Chapter 58 The Weight of the Sky

Chapter 58: The Weight of the Sky

The silence that followed the destruction of the Global Node was not the peaceful quiet of a forest at dawn; it was the heavy, suffocating stillness of a vacuum.

As I sat in the ruins of the extraction chamber, cradling Leo and Liam against my chest, the air felt thin, as if the very atmosphere had been scorched by the discharge of my power.

Killian sat beside us, his breath coming in ragged hitches.

His skin was a map of burns and bruises, but his eyes never left the twins.

They were awake now, their golden eyes wide and staring at the ceiling, where the final holographic message from the “Harvest” still flickered in a dying loop of red light.

“Did you see them, Mama?” Leo whispered, his voice sounding older than his five years.

“The stars... they weren’t just lights. They were eyes.

“Don’t think about the stars, Leo,” I said, my voice trembling as I stroked his hair.

I was trying to convince myself as much as him.

“Look at the ground. Look at the mountain. We’re home.

But “home” was a relative term. Outside, the sounds of the “Ghost Pack” returning to their senses were a cacophony of grief and confusion.

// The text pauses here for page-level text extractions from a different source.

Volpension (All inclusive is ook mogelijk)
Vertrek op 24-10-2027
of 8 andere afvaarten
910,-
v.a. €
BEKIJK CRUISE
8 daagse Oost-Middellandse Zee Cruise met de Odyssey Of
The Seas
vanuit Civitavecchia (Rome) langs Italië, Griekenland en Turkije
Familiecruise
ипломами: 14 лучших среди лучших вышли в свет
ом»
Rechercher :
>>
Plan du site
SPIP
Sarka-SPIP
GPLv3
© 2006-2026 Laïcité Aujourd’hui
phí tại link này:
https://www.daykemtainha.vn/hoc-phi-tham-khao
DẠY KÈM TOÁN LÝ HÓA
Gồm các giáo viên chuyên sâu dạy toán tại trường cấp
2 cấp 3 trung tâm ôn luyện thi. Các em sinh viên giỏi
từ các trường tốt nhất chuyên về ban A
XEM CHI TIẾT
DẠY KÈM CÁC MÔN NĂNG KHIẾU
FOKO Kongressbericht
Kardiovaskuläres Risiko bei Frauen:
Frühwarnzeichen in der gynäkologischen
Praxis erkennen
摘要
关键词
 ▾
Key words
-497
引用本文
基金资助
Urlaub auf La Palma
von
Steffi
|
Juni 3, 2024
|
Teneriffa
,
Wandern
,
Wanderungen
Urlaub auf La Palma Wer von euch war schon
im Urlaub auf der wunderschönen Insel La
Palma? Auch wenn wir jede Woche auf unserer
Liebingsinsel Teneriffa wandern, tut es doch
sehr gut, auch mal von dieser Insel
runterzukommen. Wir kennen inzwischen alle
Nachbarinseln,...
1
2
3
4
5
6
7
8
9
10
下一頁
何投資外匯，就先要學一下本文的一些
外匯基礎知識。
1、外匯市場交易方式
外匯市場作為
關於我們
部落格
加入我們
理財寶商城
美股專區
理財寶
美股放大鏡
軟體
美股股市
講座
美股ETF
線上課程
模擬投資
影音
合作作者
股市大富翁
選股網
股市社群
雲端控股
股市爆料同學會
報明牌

Men and women who had been trapped in their own bodies for years were suddenly awake, forced to confront the mechanical grafts and the memories of the things they had done under Lilith’s control.

I looked over at my mother. Lilith was slumped against the central console, her white lab coat stained with silver fluid.

Without the network to sustain her, she looked ancient.

The sleek, arrogant scientist had been replaced by a withered husk of a woman, her eyes wandering the room as if she were seeing ghosts.

“The debt,” Lilith rasped, her voice cracking.

“I thought I could pay it with data. I thought if I made the species perfect, they wouldn’t come back for the interest.”

“Who is coming, Lilith?” Killian demanded, standing up and towering over her.

“The Aegis Initiative is gone. The North is a ruin. Who is left to collect?”

Lilith laughed, a dry, rattling sound.

“The ones who planted the seed, Alpha. You think the Silver Gene was an evolution? A happy accident of nature? It was a dormant code. A way to store energy in a biological vessel until the fruit was ripe for the picking. I didn’t create the Sovereign.

.. I just ripened the harvest.”

I felt a chill that had nothing to do with my ice magic.

I looked at the twins. They weren’t just my sons; to whatever was out there, they were a crop.